The Pentagon has indefinitely suspended US-South Korea military exercises to support diplomacy with North Korea. President Trump also called North Korea an "extraordinary threat."


The United States and South Korea have agreed to indefinitely suspend joint military exercises, the Pentagon said Friday.

The move comes in response to US President Donald Trump's pledge to halt military exercises with South Korea following a summit earlier this month with North Korean leader Kim Jong Un.

The Pentagon said Defense Secretary James Mattis "indefinitely suspended select exercises" in order to support diplomatic talks following the US-North Korea summit in Singapore.

Read more:  Trump-Kim summit: South Koreans wary of losing US defense assurance

"This includes suspending FREEDOM GUARDIAN along with two Korean Marine Exchange Program training exercises scheduled to occur in the next three months," the Defense Department said.  

It added that additional decisions will depend upon North Korea "continuing to have productive negotiations in good faith."

Earlier this week, the Pentagon announced that it had suspended planning for the large-scale Freedom Guardian exercise originally scheduled for August.  

Following the Kim-Trump meeting on June 12, the US president announced that he would cancel what he called "very provocative" and expensive military exercises that the United States regularly holds with South Korea.

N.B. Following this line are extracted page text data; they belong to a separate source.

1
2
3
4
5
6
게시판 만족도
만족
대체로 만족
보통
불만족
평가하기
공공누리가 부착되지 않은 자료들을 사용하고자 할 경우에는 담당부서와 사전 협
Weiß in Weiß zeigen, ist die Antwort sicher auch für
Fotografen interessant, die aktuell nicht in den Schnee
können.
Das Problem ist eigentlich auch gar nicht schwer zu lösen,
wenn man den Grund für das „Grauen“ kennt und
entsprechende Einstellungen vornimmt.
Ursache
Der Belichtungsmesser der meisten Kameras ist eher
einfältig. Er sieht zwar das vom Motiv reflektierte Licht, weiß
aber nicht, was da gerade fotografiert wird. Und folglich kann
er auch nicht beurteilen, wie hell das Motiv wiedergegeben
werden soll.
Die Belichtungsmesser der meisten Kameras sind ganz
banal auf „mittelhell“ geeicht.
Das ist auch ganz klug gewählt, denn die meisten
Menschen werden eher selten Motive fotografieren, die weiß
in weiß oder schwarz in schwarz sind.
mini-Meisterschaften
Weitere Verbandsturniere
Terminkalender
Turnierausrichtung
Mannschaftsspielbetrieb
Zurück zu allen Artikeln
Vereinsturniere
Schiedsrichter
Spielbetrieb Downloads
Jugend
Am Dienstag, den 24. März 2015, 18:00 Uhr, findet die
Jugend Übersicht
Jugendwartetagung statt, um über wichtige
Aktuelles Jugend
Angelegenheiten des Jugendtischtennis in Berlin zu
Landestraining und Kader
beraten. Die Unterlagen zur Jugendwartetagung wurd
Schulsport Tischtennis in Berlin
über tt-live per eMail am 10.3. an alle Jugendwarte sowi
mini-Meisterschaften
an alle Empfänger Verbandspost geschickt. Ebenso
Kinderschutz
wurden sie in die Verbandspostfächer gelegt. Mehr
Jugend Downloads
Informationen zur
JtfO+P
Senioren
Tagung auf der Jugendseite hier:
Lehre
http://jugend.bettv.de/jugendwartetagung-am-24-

North Korea has long lashed out at the joint military exercises.

Kim & Trump: A big deal?

At the summit, Trump and Kim pledged "to work towards complete denuclearization of the Korean Peninsula."

The vague wording left out details of how North Korea would dismantle its nuclear weapons program in exchange for sanctions relief and security guarantees.

No threat from North Korea or an extraordinary threat?

A presidential declaration sent to US lawmakers on Friday called for continuing sanctions on North Korea for another year, calling the country "an unusual and extraordinary threat."

"The existence and risk of proliferation of weapons-usable fissile material on the Korean Peninsula and the actions and policies of the Government of North Korea continue to pose an unusual and extraordinary threat to the national security, foreign policy, and economy of the United States," the declaration said.

Though the notice is considered pro forma and was expected, it was a break from earlier statements from the president, including a tweet directly following the summit saying, "There is no longer a Nuclear Threat with North Korea."

Russia, South Korea meet

Also on Friday, Russian President Vladimir Putin and South Korean President Moon Jae-in met in Moscow and agreed to "continue joint efforts to establish complete denuclearization on the Korean peninsula."

Read more: Vladimir Putin invites Kim Jong Un to Russia 

Russia, which borders North Korea, is looking to capitalize if international sanctions are lifted against Pyongyang.

Moscow has security interests in East Asia linked to stability in North Korea.

As a nuclear power and permanent UN Security Council member that has relations with both North and South Korea, it may also play an important role in any diplomatic solution on the Korean peninsula.